In territorio di Pitigliano, e vicino al confine con il Lazio (come un tempo al confine tra Granducato e Stato Pontificio) sorge un solitario castello di cui in verità restano pochi ruderi tra la macchia, ma su uno sperone panoramico da cui ci si affaccia su un angolo davvero bello della Tuscia.


In autunno, nel vallone, un "fiume d'oro" si dirige verso i monti di Castro, lontani ma ben identificabili per la ferita inferta dalla cava di Manciano. L'area di confine era importante per fini economici e strategici e la località "La Sconfitta", non molto lontano, testimonia le antiche contese: a essere sconfitto, nel caso specifico, fu l'esercito papale penetrato baldanzoso in territorio toscano e presto ricacciato indietro.


Un "mozzicone" di torre è la testimonianza più evidente di Castel Juliano, che ho esplorato insieme al mio amico Andrea Bovo. Non è stato facile, per la macchia intricata e le pareti precipiti. Ma ne valeva la pena. I resti visibili, a parte la torre, sono alcuni pozzi (un pozzo granario e una cisterna), vari ambienti ipogei molto usurati, due valli difensivi e soprattutto uno splendido colombario, purtroppo in avanzata fase di crollo, che si affaccia, con un finestrone, sulla forra di cui parlavo in apertura.
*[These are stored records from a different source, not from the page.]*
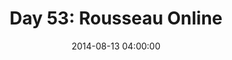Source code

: ---
permalink: /jekyll/update/2014/08/13/day53
redirect_to: http://arounddh.elotroalex.com/jekyll/update/2014/08/13/day53
layout: base_redirect
title:  "Day 53: Rousseau Online"
date:   2014-08-13 04:00:00
categories: jekyll update
---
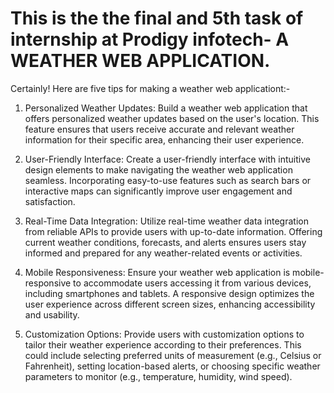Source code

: # This is the the final and 5th task of internship at Prodigy infotech- A WEATHER WEB APPLICATION.

Certainly! Here are five tips for making a weather web applicationt:-

1. Personalized Weather Updates: Build a weather web application that offers personalized weather updates based on the user's location. This feature ensures that users receive accurate and relevant weather information for their specific area, enhancing their user experience.

2. User-Friendly Interface: Create a user-friendly interface with intuitive design elements to make navigating the weather web application seamless. Incorporating easy-to-use features such as search bars or interactive maps can significantly improve user engagement and satisfaction.

3. Real-Time Data Integration: Utilize real-time weather data integration from reliable APIs to provide users with up-to-date information. Offering current weather conditions, forecasts, and alerts ensures users stay informed and prepared for any weather-related events or activities.

4. Mobile Responsiveness: Ensure your weather web application is mobile-responsive to accommodate users accessing it from various devices, including smartphones and tablets. A responsive design optimizes the user experience across different screen sizes, enhancing accessibility and usability.

5. Customization Options: Provide users with customization options to tailor their weather experience according to their preferences. This could include selecting preferred units of measurement (e.g., Celsius or Fahrenheit), setting location-based alerts, or choosing specific weather parameters to monitor (e.g., temperature, humidity, wind speed).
E' proprio uno di quei luoghi che piacciono a me: magari l'archeologo o lo studioso vi troveranno pochi elementi degni di nota, ma il senso di solitudine, di selvaggia bellezza sono impagabili, e chissenefrega se son solo "quattro sassi"! 
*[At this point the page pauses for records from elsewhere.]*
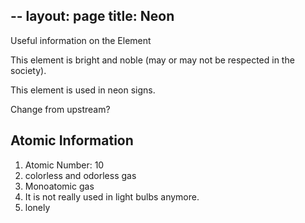 --
layout: page
title: Neon
---
Useful information on the Element

This element is bright and noble (may or may not be respected in the society).

This element is used in neon signs.

Change from upstream?
## Atomic Information
1. Atomic Number: 10
2. colorless and odorless gas
3. Monoatomic gas
4. It is not really used in light bulbs anymore.
5. lonely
Proprio la pericolosità del sito e il desiderio di conservarne lo spirito, per così dire, mi spingono a non dare indicazioni più precise su dove si trovi il castello. A chi avesse la ventura di scovarlo, chiedo di rispettarlo con la massima cura: cosa che vale per qualsiasi luogo, ma ancor di più per quei (oramai pochi) siti che conoscono di rado il passaggio di "esploratori" umani.